Os fundadores do Mercosul percebiam o alcance amplo da iniciativa. A ideia de que a nova entidade pudesse ser o embrião de uma integração que abraçasse toda a América do Sul, como uma área de paz e cooperação, crescentemente integrada, se refletiu na escolha do nome: Mercado Comum do Sul (e não do Cone Sul, como se costumava dizer). Propostas como a da Area de Livre Comercio Sul-americana (ALCSA), feita pelo presidente brasileiro em uma reunião do Grupo do Rio, em Santiago, em 1993, caminhavam nessa direção, mesmo levando em conta as limitações e dificuldades geradas por visões distintas da maneira como os países deveriam inserir-se no comércio internacional.

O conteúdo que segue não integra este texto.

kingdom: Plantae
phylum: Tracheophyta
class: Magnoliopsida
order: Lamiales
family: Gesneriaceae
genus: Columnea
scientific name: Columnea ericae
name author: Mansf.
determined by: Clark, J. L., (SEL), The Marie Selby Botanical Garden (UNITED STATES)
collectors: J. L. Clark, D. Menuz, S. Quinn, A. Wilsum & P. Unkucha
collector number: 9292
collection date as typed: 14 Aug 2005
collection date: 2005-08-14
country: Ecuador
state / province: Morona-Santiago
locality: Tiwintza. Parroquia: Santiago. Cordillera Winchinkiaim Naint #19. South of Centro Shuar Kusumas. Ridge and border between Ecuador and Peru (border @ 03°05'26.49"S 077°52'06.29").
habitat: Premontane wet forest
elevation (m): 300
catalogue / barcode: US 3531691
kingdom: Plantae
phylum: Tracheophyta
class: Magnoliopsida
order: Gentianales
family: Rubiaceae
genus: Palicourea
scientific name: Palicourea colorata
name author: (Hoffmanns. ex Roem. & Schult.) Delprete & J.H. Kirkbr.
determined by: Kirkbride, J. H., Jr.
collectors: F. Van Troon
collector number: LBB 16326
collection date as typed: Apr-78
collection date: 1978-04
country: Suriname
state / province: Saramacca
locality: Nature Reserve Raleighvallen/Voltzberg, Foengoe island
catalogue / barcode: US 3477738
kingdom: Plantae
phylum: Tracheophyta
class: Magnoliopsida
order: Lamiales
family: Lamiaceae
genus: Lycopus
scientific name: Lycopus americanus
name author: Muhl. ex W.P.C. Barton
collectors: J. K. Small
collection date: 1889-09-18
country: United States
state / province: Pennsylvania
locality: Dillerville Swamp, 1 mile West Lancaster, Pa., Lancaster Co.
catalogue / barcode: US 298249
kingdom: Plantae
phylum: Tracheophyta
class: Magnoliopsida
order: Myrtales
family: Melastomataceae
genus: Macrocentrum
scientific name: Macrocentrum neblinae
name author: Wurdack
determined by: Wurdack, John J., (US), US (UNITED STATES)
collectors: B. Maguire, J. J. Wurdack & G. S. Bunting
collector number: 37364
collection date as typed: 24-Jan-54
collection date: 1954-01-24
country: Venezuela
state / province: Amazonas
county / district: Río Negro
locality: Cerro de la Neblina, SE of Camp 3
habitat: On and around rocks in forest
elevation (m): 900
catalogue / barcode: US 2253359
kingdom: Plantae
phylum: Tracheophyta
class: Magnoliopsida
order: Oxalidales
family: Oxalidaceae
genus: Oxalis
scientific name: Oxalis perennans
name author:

Alguns jornalistas perceberam o sentido político da proposta e se referiam à ALCSA como uma alternativa à ALCA, a versão de Bill Clinton da Iniciativa Bush, que então se esboçava.

O acordo quadro entre o Mercosul e a CAN, em 2004, lançou as bases comerciais em que repousariaa Comunidade Sul-americana de Nações (CASA), formalmente aprovada em Cuzco eposteriormente rebatizada e fortalecida, como UNASUL. Os avanços em áreas como coordenação política, mediação de conflitos, saúde e defesa, entre outras, foram notáveis. Tais progressos, entretanto, não teriam ocorrido sem o impulso dado pelo Mercosul, indiscutivelmente o “motor” principal da integração sul-americana.

A força do Mercosul decorre, em grande parte, do fato de que ele se apresenta ao mundo como um bloco. Seria muito triste ver o Mercosul retroceder a uma mera área de livre comércio, de menor consistência política. Tal recuo sinalizaria o abandono do grande sonho de uma verdadeira União Sul Americana, impulsionada por seu polo mais dinâmico. Não se constrói uma Pátria Grande com ideias pequenas.


¹ ex-Ministro das Relações Exteriores do Brasil (1993-1994 e 2003-2010) e ex-Ministro da Defesa (2011-2014).